Clearly she’d been following my search via some means available to her. I couldn’t read her mood, not from the way the suit was standing. I didn’t get up. If she was going to kill me, I had as much chance of stopping her lying down as I did on my feet.
“Tell me about him, first,” I said. “Was he crooked? Or were you the crooked one, and he was blackmailing you?”
“Are they the best theories you’ve come up with?”
“Well, I haven’t had long to think about it. I only just found out he still matters.”
“He doesn’t matter anymore.”
“Of course he does. He’s the reason you’re here. It’s his fault. You’re allowed to blame him if it’ll help you move on.”

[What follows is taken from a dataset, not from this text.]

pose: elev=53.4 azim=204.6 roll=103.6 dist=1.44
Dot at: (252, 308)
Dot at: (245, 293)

“There’s nowhere to move on to.”
“You know what I mean.”
“You don’t know anything.”
I stopped talking—not just because of the fists, suddenly clenched, that could have turned me to paste in an instant. There was such pain in her voice. For the first time, she sounded how I felt.
“What were you researching?” I asked her.
Her fists unclenched. “Outfall.”
Now I sat up. “Tell me what you found.”
“The disk has been under observation for half of Harvester’s recorded history. It’s been studied by people a whole lot more motivated than tour guides—the machine intelligences, for one, and they’ve got the patience of saints. What’s more, all the data is publically available. It makes for pretty dense reading. I’ve been wading through it for weeks, trying to find a hole. Most of it I don’t understand, but everyone’s come to the same diagnosis.”
“The disk is stuffed.”
“Not quite. The disk is definitely doing something—we felt it when we were in there—but exactly what, no one knows. If we did know, maybe we could fix it. All we can say is that it’s not working properly, because we’re still here.”
I rubbed my temples. “Everyone really thinks that?”
“Well, apart from the cranks and weirdoes, half of whom think this is a kind of punishment sent by the Builders. The other half claim to actually be the Builders, but why they’re caught in their own trap is never adequately explained.”